Business Software & Enterprise Resource Management

Making the most of your business software

Archive for Data Import & Export

Farming Off Supplier Price Maintenance To Less Technical Users

In principle, and in an ideal world, you can obtain a data file from a supplier and upload price file changes directly into your stock control system. This might work well if your pricing is based on a list or retail price set by your supplier or your pricing is based on a specific margin or percentage.

But what to do if your pricing is not as simple as this? Often a lot of manual editing and reviewing is required after price changes have been received, and there is just no way you can ask your computer software to automate this for you.

In a situation like this the best solution is to create a procedure for exporting the price data into a spreadsheet such as Excel, and then making the re-import as simple (and as fool proof) as possible.

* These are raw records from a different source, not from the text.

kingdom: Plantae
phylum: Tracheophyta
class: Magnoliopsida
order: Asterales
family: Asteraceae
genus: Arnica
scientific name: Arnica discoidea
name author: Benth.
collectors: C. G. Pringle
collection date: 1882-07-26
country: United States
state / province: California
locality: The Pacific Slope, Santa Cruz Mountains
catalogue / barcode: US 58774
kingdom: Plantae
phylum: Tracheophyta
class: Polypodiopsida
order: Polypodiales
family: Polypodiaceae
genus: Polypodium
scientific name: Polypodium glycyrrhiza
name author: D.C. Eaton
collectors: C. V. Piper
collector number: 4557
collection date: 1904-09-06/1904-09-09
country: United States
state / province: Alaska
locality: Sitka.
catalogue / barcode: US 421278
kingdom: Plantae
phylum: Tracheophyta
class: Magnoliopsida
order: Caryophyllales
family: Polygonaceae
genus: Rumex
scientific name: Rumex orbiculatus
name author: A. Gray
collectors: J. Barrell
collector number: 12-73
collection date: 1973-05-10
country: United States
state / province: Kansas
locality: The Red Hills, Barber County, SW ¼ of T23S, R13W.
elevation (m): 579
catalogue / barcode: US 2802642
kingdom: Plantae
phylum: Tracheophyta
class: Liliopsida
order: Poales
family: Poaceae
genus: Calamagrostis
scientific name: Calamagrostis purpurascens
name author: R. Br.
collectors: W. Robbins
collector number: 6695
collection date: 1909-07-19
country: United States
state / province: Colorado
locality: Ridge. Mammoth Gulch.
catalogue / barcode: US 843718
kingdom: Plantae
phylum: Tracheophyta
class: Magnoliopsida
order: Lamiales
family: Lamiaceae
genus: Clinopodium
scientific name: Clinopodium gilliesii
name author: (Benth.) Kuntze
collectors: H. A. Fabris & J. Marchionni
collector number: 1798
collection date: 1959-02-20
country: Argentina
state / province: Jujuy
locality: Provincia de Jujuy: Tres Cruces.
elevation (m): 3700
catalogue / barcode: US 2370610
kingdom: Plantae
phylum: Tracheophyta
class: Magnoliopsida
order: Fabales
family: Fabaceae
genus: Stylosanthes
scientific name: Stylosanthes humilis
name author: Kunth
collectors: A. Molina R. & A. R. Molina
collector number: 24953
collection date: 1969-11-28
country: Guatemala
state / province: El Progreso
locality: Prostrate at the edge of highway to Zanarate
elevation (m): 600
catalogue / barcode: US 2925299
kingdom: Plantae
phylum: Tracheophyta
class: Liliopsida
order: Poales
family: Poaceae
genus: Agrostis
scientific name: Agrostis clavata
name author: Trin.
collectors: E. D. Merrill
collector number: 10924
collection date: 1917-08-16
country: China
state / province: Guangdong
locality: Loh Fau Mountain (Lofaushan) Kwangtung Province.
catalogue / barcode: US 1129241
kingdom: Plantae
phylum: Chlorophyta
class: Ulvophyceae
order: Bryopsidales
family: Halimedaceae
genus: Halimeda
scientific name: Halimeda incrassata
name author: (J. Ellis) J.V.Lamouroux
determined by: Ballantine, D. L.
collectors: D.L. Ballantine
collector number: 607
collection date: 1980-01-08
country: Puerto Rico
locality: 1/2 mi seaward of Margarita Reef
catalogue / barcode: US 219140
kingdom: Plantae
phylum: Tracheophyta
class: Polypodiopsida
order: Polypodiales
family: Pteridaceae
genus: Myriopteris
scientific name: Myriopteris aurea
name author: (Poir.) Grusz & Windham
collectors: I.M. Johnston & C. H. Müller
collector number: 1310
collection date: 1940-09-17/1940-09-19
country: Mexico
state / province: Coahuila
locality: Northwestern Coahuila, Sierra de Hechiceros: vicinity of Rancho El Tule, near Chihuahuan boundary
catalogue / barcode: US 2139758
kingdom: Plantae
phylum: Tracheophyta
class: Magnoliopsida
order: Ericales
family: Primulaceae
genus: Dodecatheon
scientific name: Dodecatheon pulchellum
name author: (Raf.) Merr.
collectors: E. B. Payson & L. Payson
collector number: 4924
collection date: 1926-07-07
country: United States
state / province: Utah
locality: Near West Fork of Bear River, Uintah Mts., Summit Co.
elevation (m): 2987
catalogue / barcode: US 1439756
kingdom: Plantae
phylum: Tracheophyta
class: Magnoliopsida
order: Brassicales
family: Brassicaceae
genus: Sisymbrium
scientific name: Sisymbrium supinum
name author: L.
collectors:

The first step would be to create a process (in the case of CAPITAL, a report) to write a data file that can be loaded into Excel. Since Excel can read simple text files, there should not be any difficulty in producing a report like this. CAPITAL’s Report Wizard can be used to produce such a data file, and many other report writers or alternate software packages should have similar capabilities.

Once that’s been achieved, and the data file created and edited inside Excel, and perhaps resaved, the next issue to contemplate is to how to get that data back into your system?

Importing data can be potentially dangerous, particularly if the wrong data is imported! One of our users devised an interesting process to deal with this issue, which our consulting team helped him to implement, by helping him deal with some of the technical details.

First we created a generic card file containing two fields: the name of the user who was permitted to do the import and the user’s email address.

Next we added a menu option to the stock control area and attached a script that opened the card file and matched the user’s log in name to any entry in that table. If the user wasn’t found they couldn’t continue with the importing of pricing data. (Unless that user also had administration rights.)

Users working with price updates had to save their data file out of Excel into an agreed location on their computer, depending on their department/branch code.

The script we developed then compared the price info in their spreadsheet/data file to their department ID and if they agreed, the import was allowed to continue.

If there were any problems with the import, such as trying to update a product code that didn’t exist, or if a record was being edited by another user at the time of the price update, an email was automatically sent, reporting the problem or list of problem records.

Effectively, all the user had to do was:

(1) Click on a few buttons to produce a price update data file.

(2) Load the data in Excel and modify it to suite.

(3) Save it back to it’s original location

(4) Select “Import Price File” from the Stock menu.

What was typically a time consuming process for the computer administrator, could now be farmed off to users in each branch as the process was simple enough for non-technical staff to manage whenever they needed to.